Enable parquet compresssion options
Closed this issue · 4 comments
It appears the rust parquet library supports compression but isn't used during query export. It would be useful to be able to specify parquet compression type / options via the CLI. I was experimenting with using this to export a large amount of data and the parquet files were many times larger than doing the same "manually" (eg. python) with compression.

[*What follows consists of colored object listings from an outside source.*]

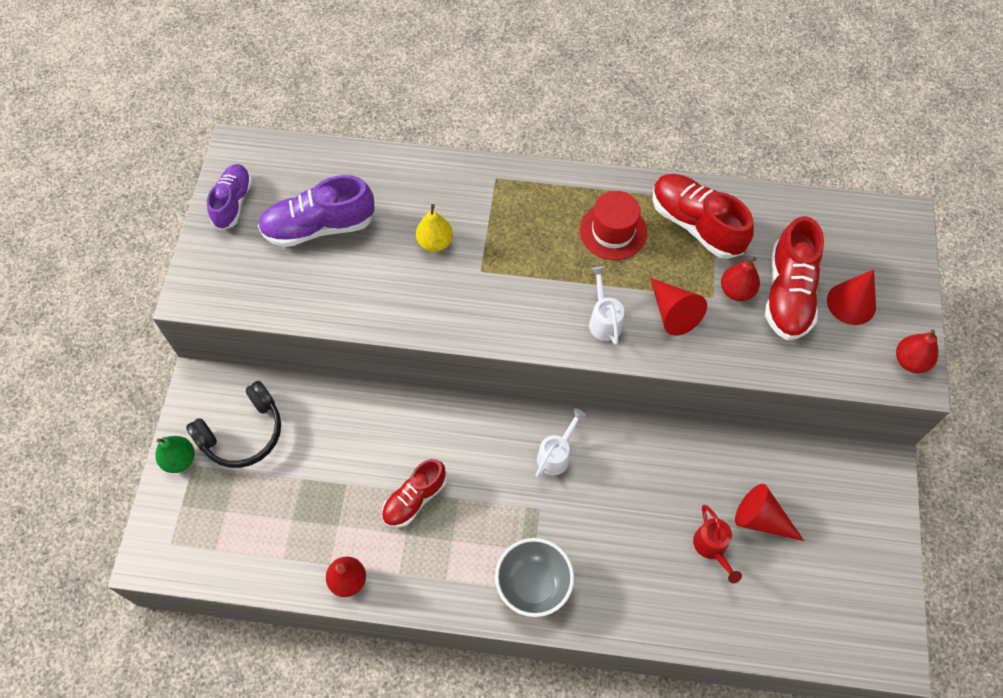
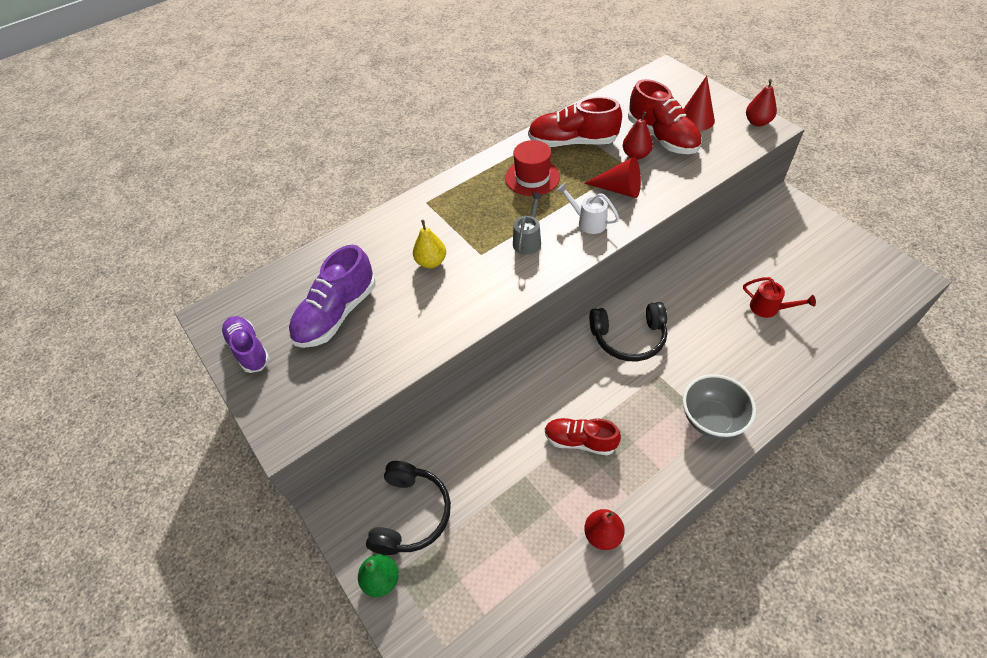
camera: 40 degrees left, 10 degrees down
red shoe [382,459,447,528] -> red shoe turned 105 degrees clockwise [545,418,621,455]
white watering can [536,408,586,478] -> black headphones [589,302,667,361]
red cone [735,484,804,541] -> none
none -> grey watering can [513,193,542,255]

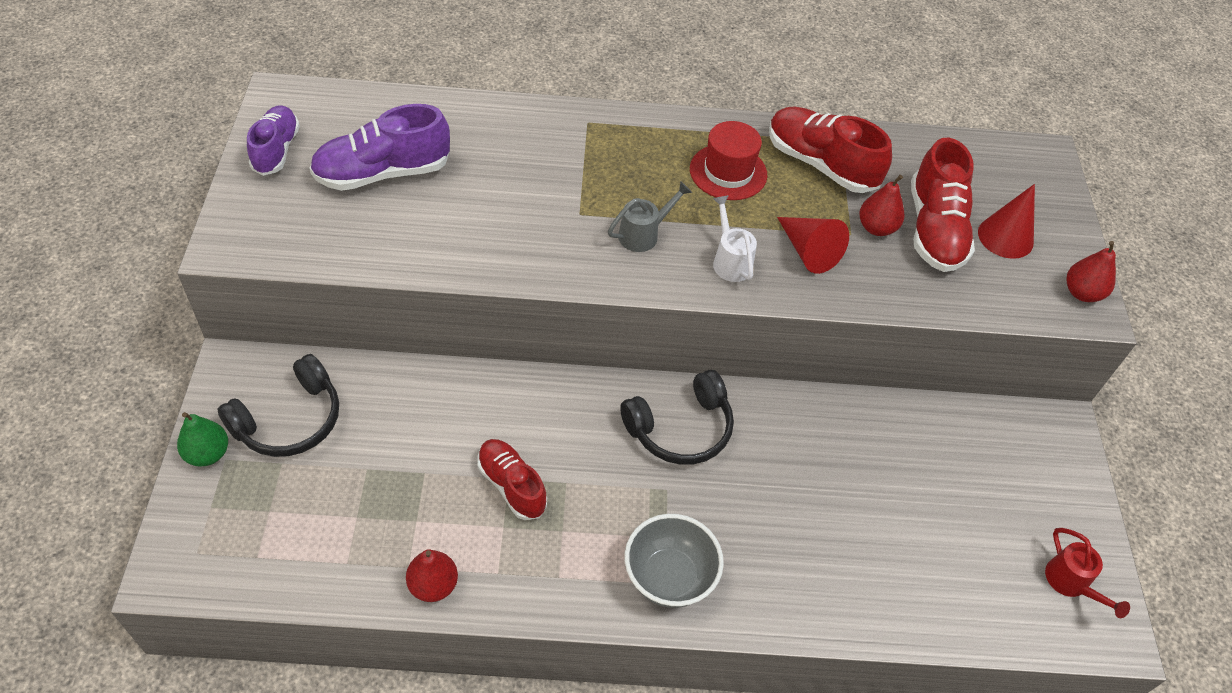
camera: 30 degrees right, 0 degrees up
yellow pear [413,220,446,268] -> none
black headphones [589,302,667,361] -> black headphones turned 60 degrees counterclockwise [620,370,734,465]
red watering can [743,277,816,318] -> red watering can moved to [1045,528,1130,618]

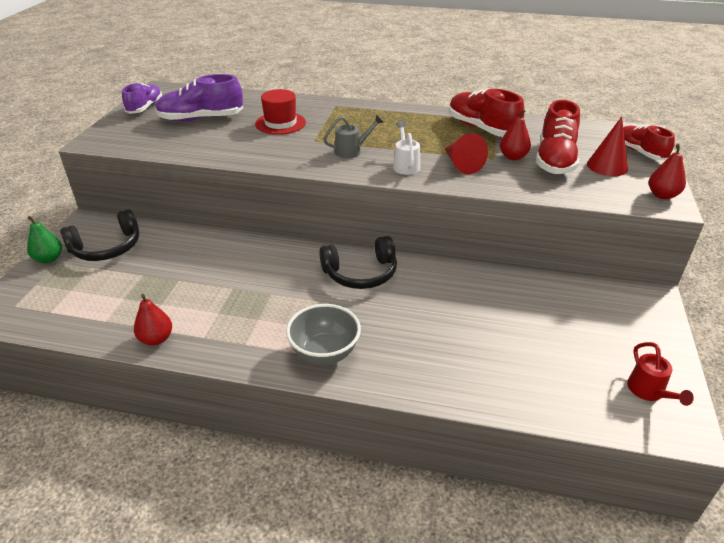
camera: 15 degrees right, 15 degrees down
red shoe [477,439,547,520] -> red shoe moved to [623,125,675,160]
red hat [690,121,767,200] -> red hat moved to [255,89,306,135]

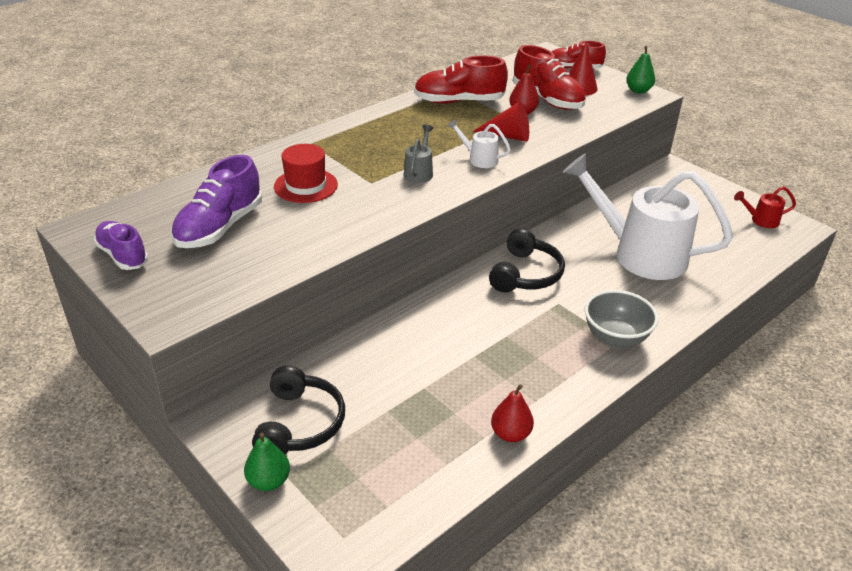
camera: 55 degrees left, 0 degrees up
red watering can [627,342,694,406] -> red watering can turned 150 degrees clockwise [734,186,796,228]
red pear [649,144,686,199] -> green pear [626,46,655,94]
none -> white watering can [563,153,733,280]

Seems like a good idea to me. I'll probaly look into this during the weekend (no promises though). Could be an easy win if it just about passing a command line argument to the parquet writer.
New version 0.6.1
published with support for --column-compression-default
command line option. New default is gzip
. I only did the minimal thing here. There are a lot more option which could be forwarded like encoding or the ability to control encoding/compression for an individual column.
Let me know if this is already good enough for your use case, or if more is needed (or at least nice to have).
Cheers, Markus
Awesome, I'll give it a try! Appreciate the update.

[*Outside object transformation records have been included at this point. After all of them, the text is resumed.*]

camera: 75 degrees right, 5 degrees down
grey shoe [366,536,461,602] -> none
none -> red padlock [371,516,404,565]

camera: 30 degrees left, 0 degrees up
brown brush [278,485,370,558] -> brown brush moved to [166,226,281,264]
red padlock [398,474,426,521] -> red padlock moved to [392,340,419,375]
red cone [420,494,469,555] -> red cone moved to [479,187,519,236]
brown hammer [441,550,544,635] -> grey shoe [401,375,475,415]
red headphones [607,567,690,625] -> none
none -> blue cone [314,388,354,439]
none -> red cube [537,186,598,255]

If anyone runs into a similar issue or needs custom options and has python accessible, here is a short script to compress an existing parquet file.
import pyarrow as pa
import pyarrow.parquet as pq
import sys
pq_file = pq.ParquetFile(sys.argv[1])
with pq.ParquetWriter(sys.argv[2], pq_file.schema_arrow, compression='ZSTD') as writer:
for ri in range(pq_file.num_row_groups):
table = pq_file.read_row_group(ri)
writer.write_table(table)
Thank you, for you feedback and script!